> [Task to carry out]:
Copy out all the lines in the records that include the word "ขอให".

[[ Data shown open ]]

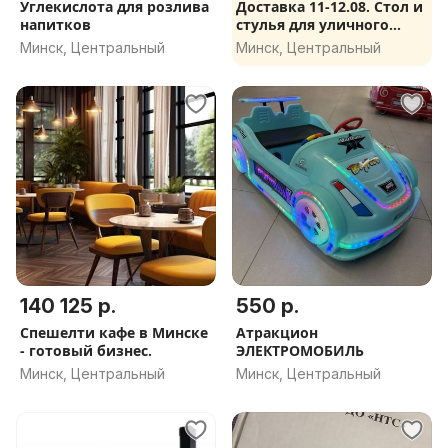
Углекислота для розлива
Доставка 11-12.08. Стол и
напитков
стулья для уличного
кафе
Минск, Центральный
Минск, Центральный
140 125 р.
550 р.
Спешелти кафе в Минске
Атракцион
- готовый бизнес.
ЭЛЕКТРОМОБИЛЬ
Минск, Центральный
Минск, Центральный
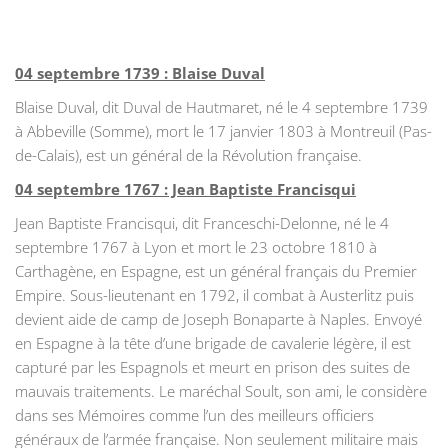
04 septembre 1739 : Blaise Duval
Blaise Duval, dit Duval de Hautmaret, né le 4 septembre 1739
à Abbeville (Somme), mort le 17 janvier 1803 à Montreuil (Pas-
de-Calais), est un général de la Révolution française.
04 septembre 1767 : Jean Baptiste Francisqui
Jean Baptiste Francisqui, dit Franceschi-Delonne, né le 4
septembre 1767 à Lyon et mort le 23 octobre 1810 à
Carthagène, en Espagne, est un général français du Premier
Empire. Sous-lieutenant en 1792, il combat à Austerlitz puis
devient aide de camp de Joseph Bonaparte à Naples. Envoyé
en Espagne à la tête d’une brigade de cavalerie légère, il est
capturé par les Espagnols et meurt en prison des suites de
mauvais traitements. Le maréchal Soult, son ami, le considère
dans ses Mémoires comme l’un des meilleurs officiers
généraux de l’armée française. Non seulement militaire mais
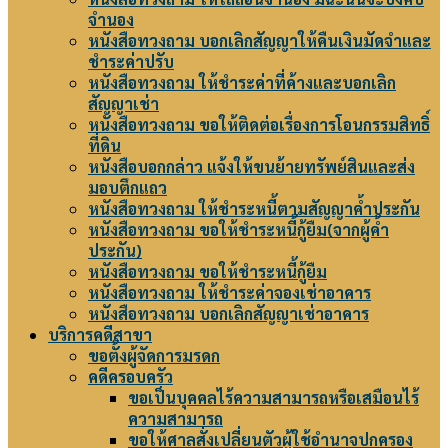
จำนอง
หนังสือทวงถาม บอกเลิกสัญญาให้คืนเงินมัดจำและ
ชำระค่าปรับ
หนังสือทวงถาม ให้ชำระค่าที่ค้างและบอกเลิก
สัญญาเช่า
หนังสือทวงถาม ขอให้ติดต่อเรื่องการโอนกรรมสิทธิ์
ที่ดิน
หนังสือบอกกล่าว แจ้งให้ขนย้ายทรัพย์สินและส่ง
มอบตึกแถว
หนังสือทวงถาม ให้ชำระหนี้ตามสัญญาค้ำประกัน
หนังสือทวงถาม ขอให้ชำระหนี้กู้ยืม(จากผู้ค้ำ
ประกัน)
หนังสือทวงถาม ขอให้ชำระหนี้กู้ยืม
หนังสือทวงถาม ให้ชำระค่าจองเช่าอาคาร
หนังสือทวงถาม บอกเลิกสัญญาเช่าอาคาร
บริการคดีสาขา
ขอตั้งผู้จัดการมรดก
คดีครอบครัว
ขอเป็นบุคคลไร้ความสามารถหรือเสมือนไร้
ความสามารถ
ขอให้ศาลสั่งเปลี่ยนตัวผู้ใช้อำนาจปกครอง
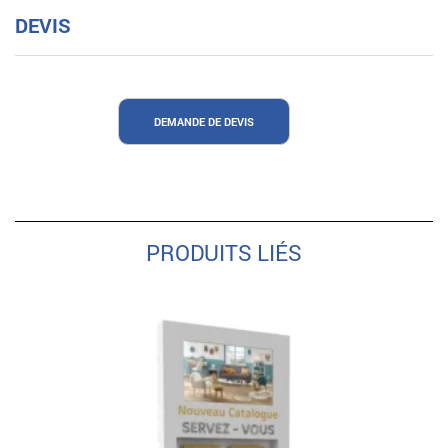
DEVIS
DEMANDE DE DEVIS
PRODUITS LIÉS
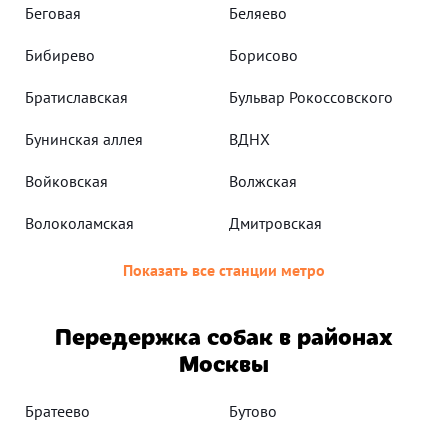
Беговая
Беляево
Бибирево
Борисово
Братиславская
Бульвар Рокоссовского
Бунинская аллея
ВДНХ
Войковская
Волжская
Волоколамская
Дмитровская
Показать все станции метро
Передержка собак в районах
Москвы
Братеево
Бутово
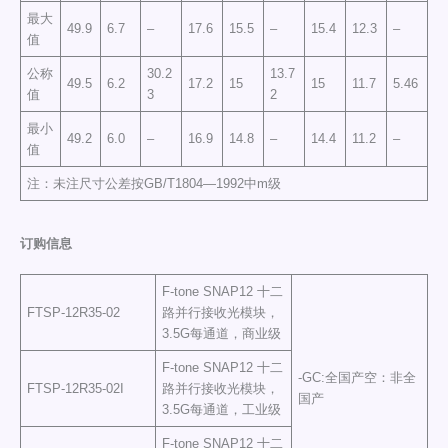
最大
49.9
6.7
–
17.6
15.5
–
15.4
12.3
–
值
公称
30.2
13.7
49.5
6.2
17.2
15
15
11.7
5.46
值
3
2
最小
49.2
6.0
–
16.9
14.8
–
14.4
11.2
–
值
注：未注尺寸公差按GB/T1804—1992中m级
订购信息
F-tone SNAP12 十二
FTSP-12R35-02
路并行接收光模块，
3.5G每通道，商业级
F-tone SNAP12 十二
-GC:全国产空：非全
FTSP-12R35-02I
路并行接收光模块，
国产
3.5G每通道，工业级
F-tone SNAP12 十二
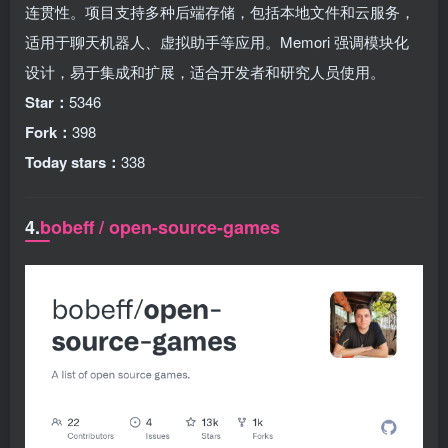
连贯性。项目支持多种后端存储，包括本地文件和云服务，
适用于聊天机器人、虚拟助手等应用。Memori 强调模块化
设计，易于集成和扩展，适合开发者和研究人员使用。
Star：
5346
Fork：
398
Today stars：
338
4.
bobeff / open-source-games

[[ Data shown closed ]]

> [The answer]:
หนังสือทวงถาม ขอให้ติดต่อเรื่องการโอนกรรมสิทธิ์
หนังสือทวงถาม ขอให้ชำระหนี้กู้ยืม(จากผู้ค้ำ
หนังสือทวงถาม ขอให้ชำระหนี้กู้ยืม
ขอให้ศาลสั่งเปลี่ยนตัวผู้ใช้อำนาจปกครอง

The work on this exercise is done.